Ablation study on input length

In justifying our choice of utilizing 720-length inputs for our main experiments, while employing 96-length inputs for other baseline models, we believe such comparisons are meaningful. An important aspect of this paper is to investigate the potential for achieving improved prediction results by utilizing longer input sequences, a challenge that other models may not readily address. Our experiments further underline this perspective. As we gradually increased the input length beyond 96, the performance of the other models, as depicted in Fig. 4, exhibited a decline in performance.

Figure 4
figure 4

Trend of model performance with increasing input length.

Figure 5
figure 5

More complete input length settings in DRCNN.

We find that the performance still improves after the input length is beyond 1000, until the model performance drops back and is basically stable when the input length approaches 2000, which was shown in Fig. 5.

Ablation study on multi-head sequence

In Fig. 6, our experiments demonstrate that as the number of subsequences grows, the MSE error of the model first decreases significantly and then will rebound, which is in line with expectations. This observation underscores the significance of choosing an appropriate number of subsequences. It enables the model to effectively capture sequence features and harness input from long sequences. However, it also highlights the need to strike a balance, as an excessive degree of subsequences can potentially disrupt timing information and result in a decline in model performance.

Figure 6
figure 6

Trend of model performance with more subsequence.

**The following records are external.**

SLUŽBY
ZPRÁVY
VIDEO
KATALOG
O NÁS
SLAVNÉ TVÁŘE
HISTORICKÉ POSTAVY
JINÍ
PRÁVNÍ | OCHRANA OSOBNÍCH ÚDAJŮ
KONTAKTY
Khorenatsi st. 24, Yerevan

Ablation study on network layers

Figure 7 shows the trend of network performance as the number of layers increases, and the number of subsequences is set to 5. Experimentally, it is shown that a network with 1 to 2 layers can extract the input features well, and a network that is too deep can lead to overfitting and make the model perform worse.

Figure 7
figure 7

Trend of model performance with more DR-block.

Ablation study on sampling

The two methods we propose to obtain multi-headed subsequences have their own advantages and disadvantages on different datasets. We tested the performance of the two methods on the two datasets. The experimental results are shown in Table 3.

Table 3 Uniform sampling vs. random sampling.

Ablation study on loss function

Table 4 shows the results obtained by using SmoothL1 MSE and MAE as loss functions on ETTm2. Using MSE or MAE directly as the objective function is not as effective as using the SmoothL1 function indirectly.

Table 4 SmoothL1 vs. MSE.

Other studies

In Table 5, we tried using our proposed MS on the Transformer while retaining the original feature dimension Multi-heads, and our proposed MS mechanism helped the original Transformer to achieve an 18% performance improvement. However, the simple application of MS in Transformer has led us to believe that this approach can be extended to other Transformer-based models as well. We believe that this is a good direction to improve the Transformer-based model.

Table 5 Transformer with MS.

Beyond the initial time we also did comparison experiments with SCINet and ARIMA. Because these models compared different datasets and different output lengths, we finally decided to put their results in here, and we also obtained SOTA results in the comparison with these models. As shown in Table 6.

Table 6 Comparison with SCINet and ARIMA.


In this paper, we proposed a CNN-based model called DRCNN. In DRCNN, a Multi-head Sequence method is introduced to divide the sequence into multiple subsequences by downsampling the input sequence. This approach helps the model make predictions using information from longer input sequences. Based on this, we design a convolution block, which can effectively extract temporal features through the method of Multi-head Sequence and the effective structure of AddNorm. We also use cyclic decomposition to smooth the sequence to help the model achieve good results. DRCNN achieves SOTA prediction performance in various experimental settings on different datasets, which demonstrates the effectiveness of our DRCNN.